→ **Problem requirements**
Using the data below, return all lines in which "given" appears.

→ **Input for this task**
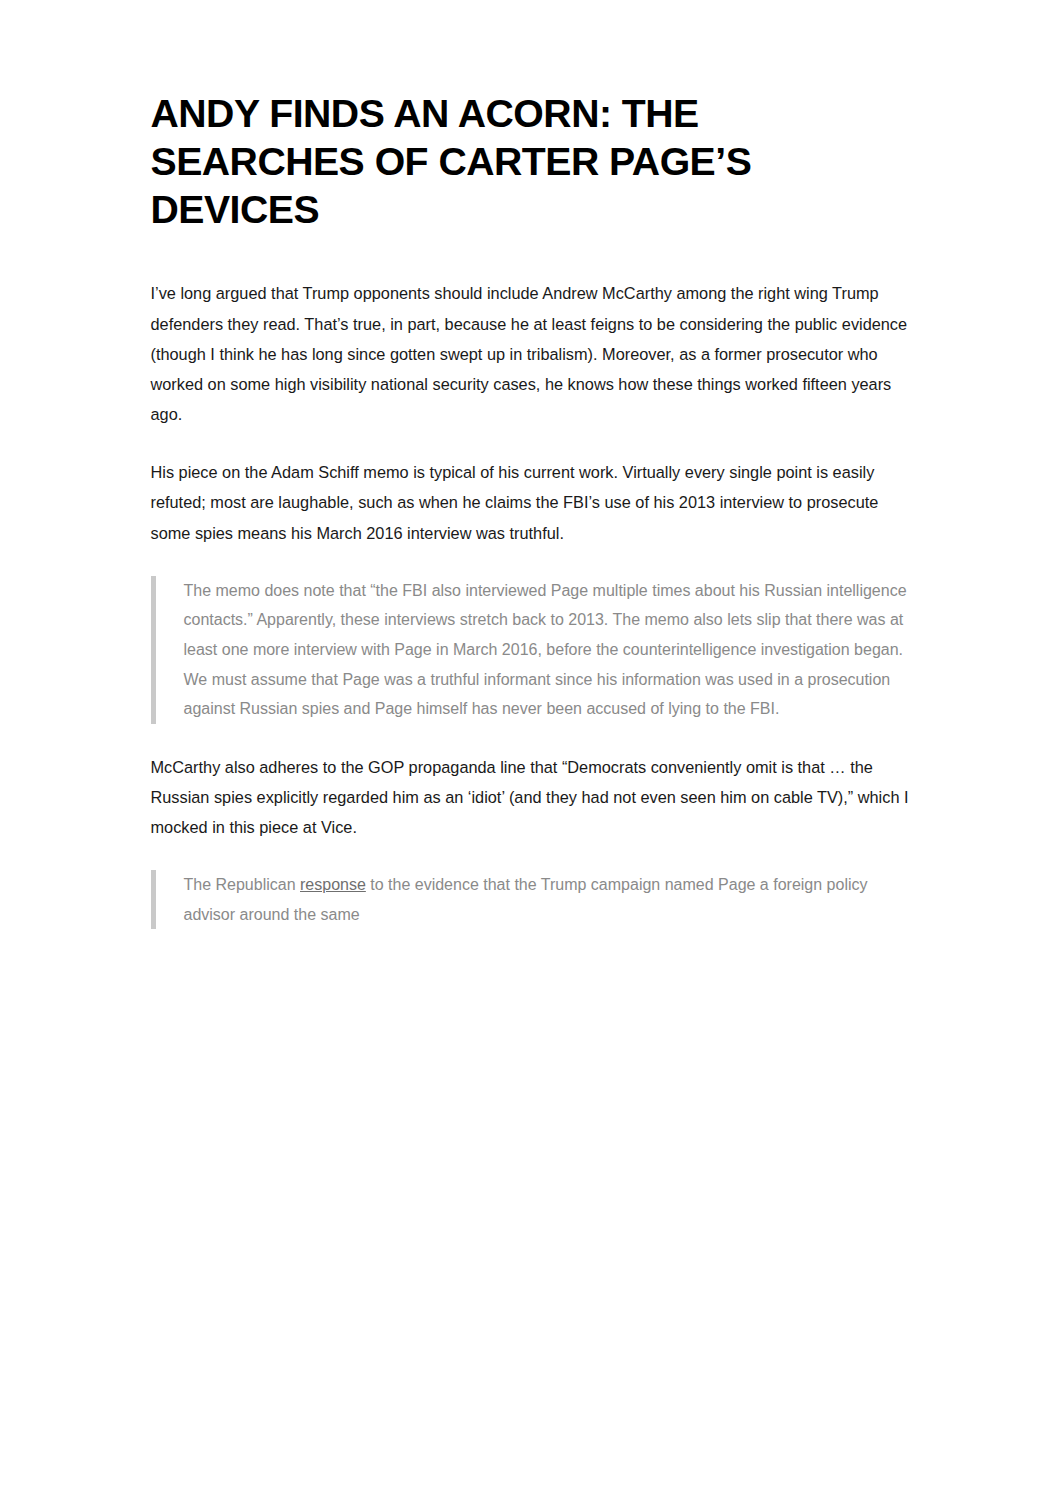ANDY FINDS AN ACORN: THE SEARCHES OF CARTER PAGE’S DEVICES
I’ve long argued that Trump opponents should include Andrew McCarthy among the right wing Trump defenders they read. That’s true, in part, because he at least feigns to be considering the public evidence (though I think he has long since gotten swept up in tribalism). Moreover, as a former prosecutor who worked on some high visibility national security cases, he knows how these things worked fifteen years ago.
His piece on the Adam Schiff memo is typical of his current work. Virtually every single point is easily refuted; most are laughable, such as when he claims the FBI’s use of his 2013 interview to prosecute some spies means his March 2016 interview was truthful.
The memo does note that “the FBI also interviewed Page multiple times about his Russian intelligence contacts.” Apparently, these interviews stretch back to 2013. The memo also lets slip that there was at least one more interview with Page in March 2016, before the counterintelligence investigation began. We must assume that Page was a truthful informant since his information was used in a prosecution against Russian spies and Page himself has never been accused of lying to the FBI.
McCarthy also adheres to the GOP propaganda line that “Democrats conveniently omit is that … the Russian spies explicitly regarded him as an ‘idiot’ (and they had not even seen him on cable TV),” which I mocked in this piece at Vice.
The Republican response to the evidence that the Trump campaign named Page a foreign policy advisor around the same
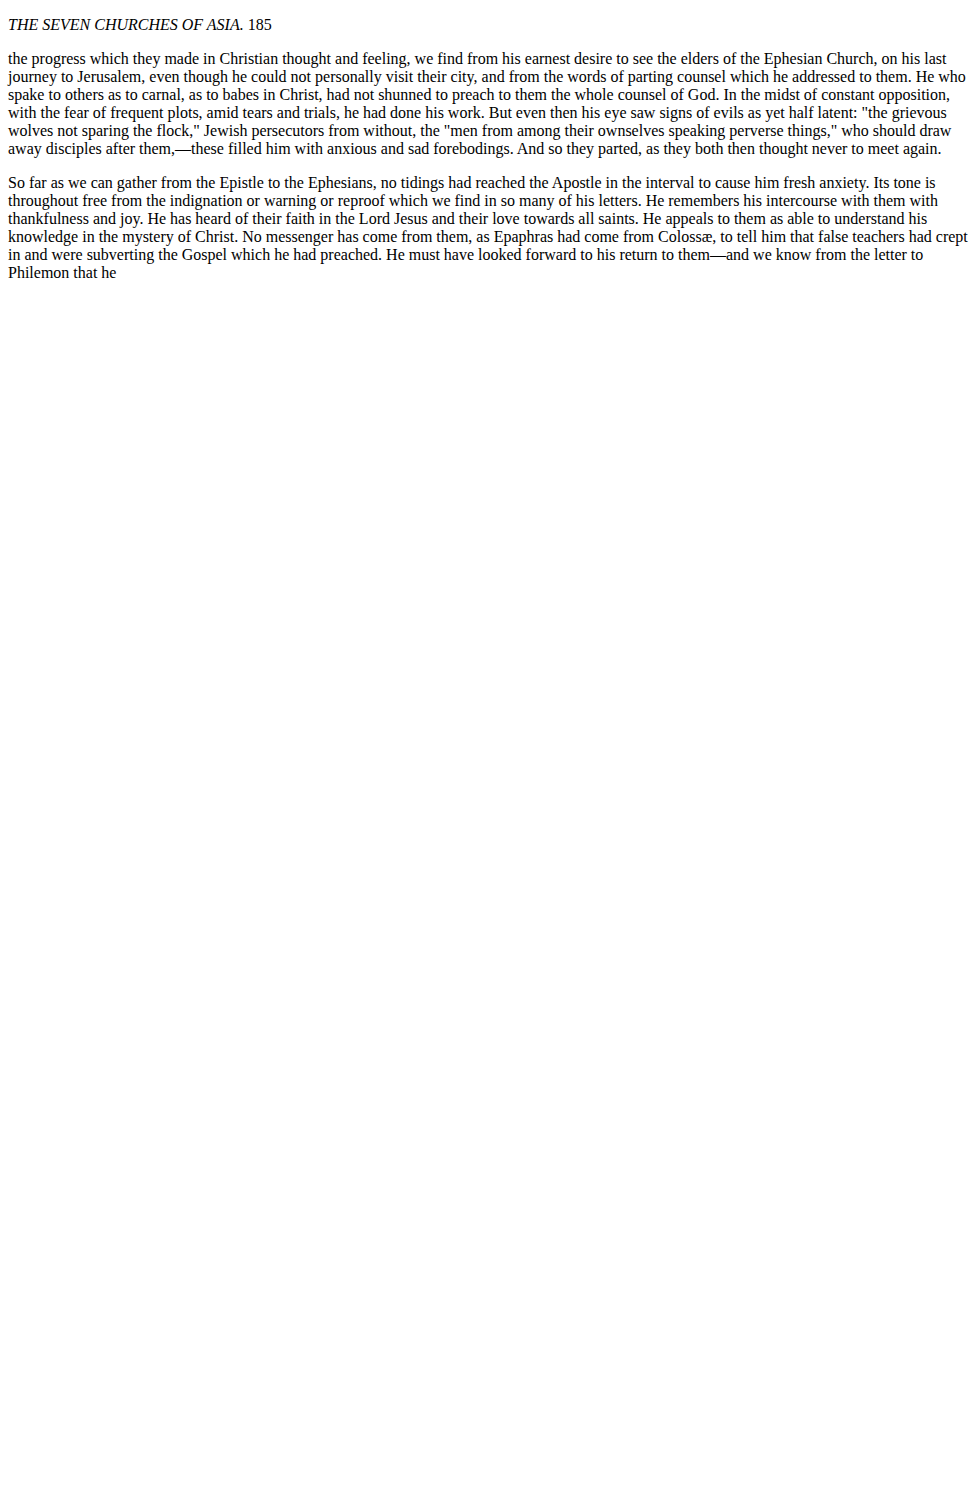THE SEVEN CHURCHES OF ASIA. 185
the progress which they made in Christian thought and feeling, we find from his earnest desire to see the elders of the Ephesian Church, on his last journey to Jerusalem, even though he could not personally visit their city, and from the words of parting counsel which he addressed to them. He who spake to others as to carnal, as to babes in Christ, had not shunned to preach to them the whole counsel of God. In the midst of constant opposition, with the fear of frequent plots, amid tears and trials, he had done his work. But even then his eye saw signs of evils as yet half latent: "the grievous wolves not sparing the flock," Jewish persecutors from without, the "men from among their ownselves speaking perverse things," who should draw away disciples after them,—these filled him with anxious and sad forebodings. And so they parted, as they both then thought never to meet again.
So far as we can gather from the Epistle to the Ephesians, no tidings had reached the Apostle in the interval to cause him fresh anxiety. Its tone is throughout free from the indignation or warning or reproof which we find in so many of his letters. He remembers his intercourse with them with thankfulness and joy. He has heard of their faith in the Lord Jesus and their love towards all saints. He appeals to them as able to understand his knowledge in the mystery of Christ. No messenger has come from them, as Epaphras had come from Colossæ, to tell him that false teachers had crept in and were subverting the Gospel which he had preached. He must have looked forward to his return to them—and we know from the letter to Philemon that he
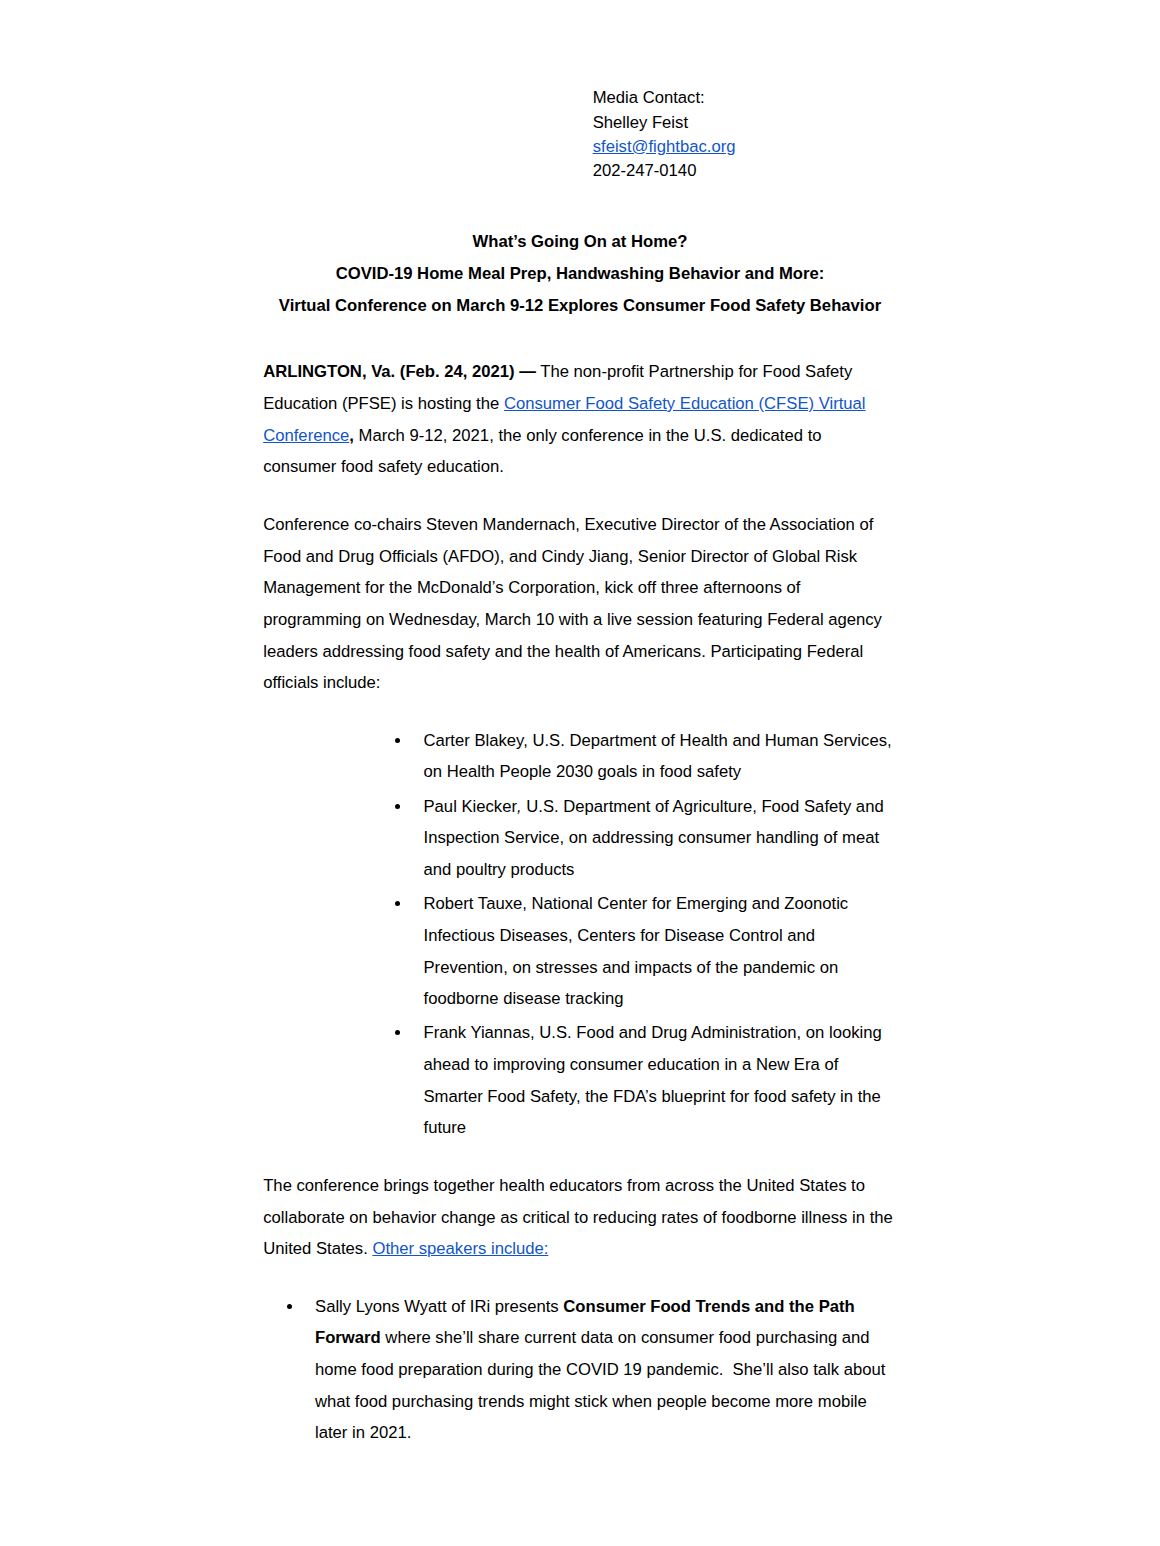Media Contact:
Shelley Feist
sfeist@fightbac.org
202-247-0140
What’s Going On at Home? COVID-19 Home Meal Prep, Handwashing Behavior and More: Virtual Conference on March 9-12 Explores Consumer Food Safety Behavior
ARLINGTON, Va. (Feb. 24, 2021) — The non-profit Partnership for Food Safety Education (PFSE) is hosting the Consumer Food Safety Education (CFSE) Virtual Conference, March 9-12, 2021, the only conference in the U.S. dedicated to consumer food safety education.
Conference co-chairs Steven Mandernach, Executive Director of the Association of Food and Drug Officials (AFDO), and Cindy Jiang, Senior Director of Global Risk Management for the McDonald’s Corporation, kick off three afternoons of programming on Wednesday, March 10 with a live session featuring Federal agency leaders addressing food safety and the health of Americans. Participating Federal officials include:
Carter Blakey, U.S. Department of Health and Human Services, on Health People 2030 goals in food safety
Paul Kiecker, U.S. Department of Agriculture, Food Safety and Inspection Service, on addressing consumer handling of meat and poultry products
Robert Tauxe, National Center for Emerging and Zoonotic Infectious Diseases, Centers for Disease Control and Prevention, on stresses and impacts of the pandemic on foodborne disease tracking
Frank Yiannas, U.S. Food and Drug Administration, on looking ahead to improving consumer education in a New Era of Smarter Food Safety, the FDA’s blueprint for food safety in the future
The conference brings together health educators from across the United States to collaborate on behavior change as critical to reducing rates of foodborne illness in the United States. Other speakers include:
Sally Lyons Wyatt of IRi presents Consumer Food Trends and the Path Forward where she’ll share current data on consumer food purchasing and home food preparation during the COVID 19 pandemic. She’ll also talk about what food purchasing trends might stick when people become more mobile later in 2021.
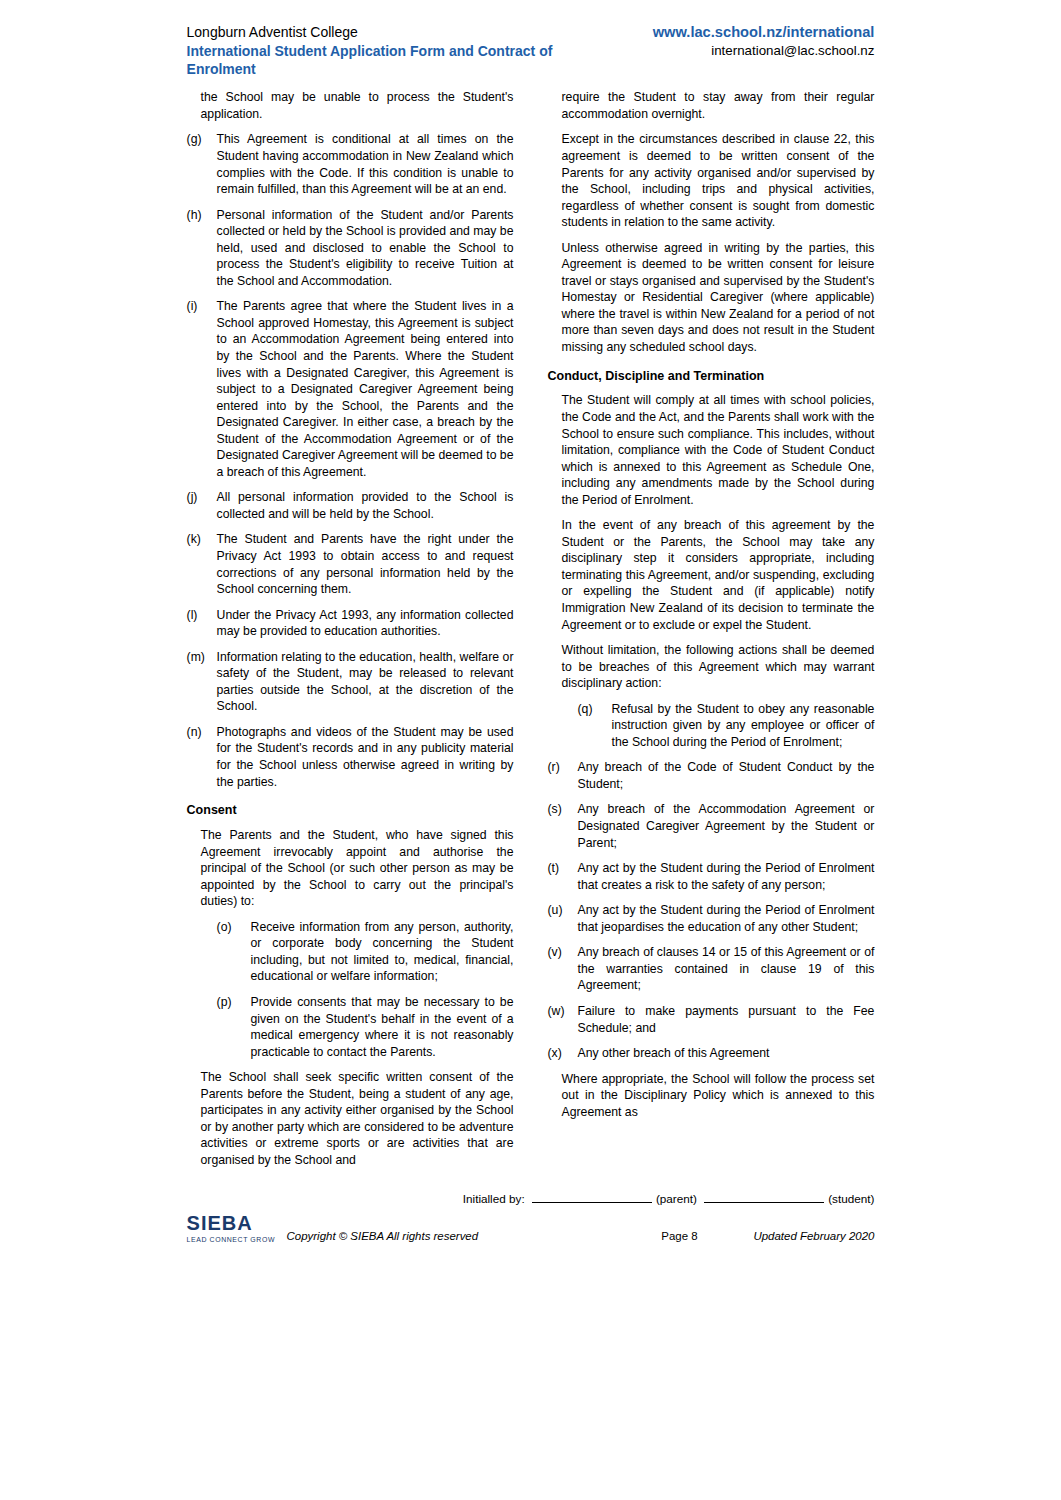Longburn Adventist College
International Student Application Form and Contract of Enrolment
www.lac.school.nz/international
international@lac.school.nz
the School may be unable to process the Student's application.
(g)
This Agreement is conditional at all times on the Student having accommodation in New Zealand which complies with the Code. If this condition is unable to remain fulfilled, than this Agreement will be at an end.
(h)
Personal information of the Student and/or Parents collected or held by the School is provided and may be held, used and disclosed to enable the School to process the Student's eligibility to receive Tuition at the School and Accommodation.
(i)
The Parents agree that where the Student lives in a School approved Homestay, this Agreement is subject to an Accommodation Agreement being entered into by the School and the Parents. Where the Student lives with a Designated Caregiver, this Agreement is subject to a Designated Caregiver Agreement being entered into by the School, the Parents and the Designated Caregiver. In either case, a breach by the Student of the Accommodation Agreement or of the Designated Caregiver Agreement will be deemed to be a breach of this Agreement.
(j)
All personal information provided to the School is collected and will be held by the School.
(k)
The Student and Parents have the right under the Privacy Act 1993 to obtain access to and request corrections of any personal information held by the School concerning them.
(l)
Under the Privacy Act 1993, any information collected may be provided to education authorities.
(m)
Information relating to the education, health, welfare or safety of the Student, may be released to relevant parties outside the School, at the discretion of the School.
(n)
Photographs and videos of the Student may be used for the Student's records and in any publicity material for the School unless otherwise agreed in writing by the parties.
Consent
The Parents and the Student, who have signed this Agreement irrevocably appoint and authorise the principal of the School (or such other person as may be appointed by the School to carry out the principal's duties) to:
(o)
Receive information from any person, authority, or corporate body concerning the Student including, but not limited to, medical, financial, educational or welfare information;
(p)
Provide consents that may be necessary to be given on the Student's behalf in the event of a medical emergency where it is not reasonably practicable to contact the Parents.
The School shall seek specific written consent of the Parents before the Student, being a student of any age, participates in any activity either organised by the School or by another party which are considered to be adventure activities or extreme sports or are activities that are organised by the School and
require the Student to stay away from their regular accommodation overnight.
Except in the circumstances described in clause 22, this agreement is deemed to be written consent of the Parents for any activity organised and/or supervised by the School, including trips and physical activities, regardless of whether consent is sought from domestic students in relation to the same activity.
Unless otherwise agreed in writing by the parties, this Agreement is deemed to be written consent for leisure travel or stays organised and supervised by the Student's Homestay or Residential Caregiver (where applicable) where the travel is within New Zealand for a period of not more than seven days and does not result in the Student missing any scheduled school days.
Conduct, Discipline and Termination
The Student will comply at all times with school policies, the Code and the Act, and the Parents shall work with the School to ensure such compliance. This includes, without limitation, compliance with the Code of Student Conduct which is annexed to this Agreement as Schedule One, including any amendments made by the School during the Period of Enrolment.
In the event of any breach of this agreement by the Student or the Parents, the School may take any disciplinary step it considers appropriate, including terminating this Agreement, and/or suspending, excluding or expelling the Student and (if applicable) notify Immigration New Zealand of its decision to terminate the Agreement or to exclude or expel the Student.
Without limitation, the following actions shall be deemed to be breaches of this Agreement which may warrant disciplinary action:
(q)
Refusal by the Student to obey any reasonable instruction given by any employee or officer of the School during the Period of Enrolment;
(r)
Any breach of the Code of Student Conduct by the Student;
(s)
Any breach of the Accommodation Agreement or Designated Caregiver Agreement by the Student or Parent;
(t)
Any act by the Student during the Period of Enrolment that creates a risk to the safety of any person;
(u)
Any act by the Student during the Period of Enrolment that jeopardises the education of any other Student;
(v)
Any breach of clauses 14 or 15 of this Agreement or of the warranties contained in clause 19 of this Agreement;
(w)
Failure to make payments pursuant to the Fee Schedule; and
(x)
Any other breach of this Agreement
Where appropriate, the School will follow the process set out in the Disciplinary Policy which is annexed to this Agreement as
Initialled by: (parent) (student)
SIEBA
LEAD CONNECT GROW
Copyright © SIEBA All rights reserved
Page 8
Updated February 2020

→ **Response below**
Provide consents that may be necessary to be given on the Student's behalf in the event of a medical emergency where it is not reasonably practicable to contact the Parents.
Refusal by the Student to obey any reasonable instruction given by any employee or officer of the School during the Period of Enrolment;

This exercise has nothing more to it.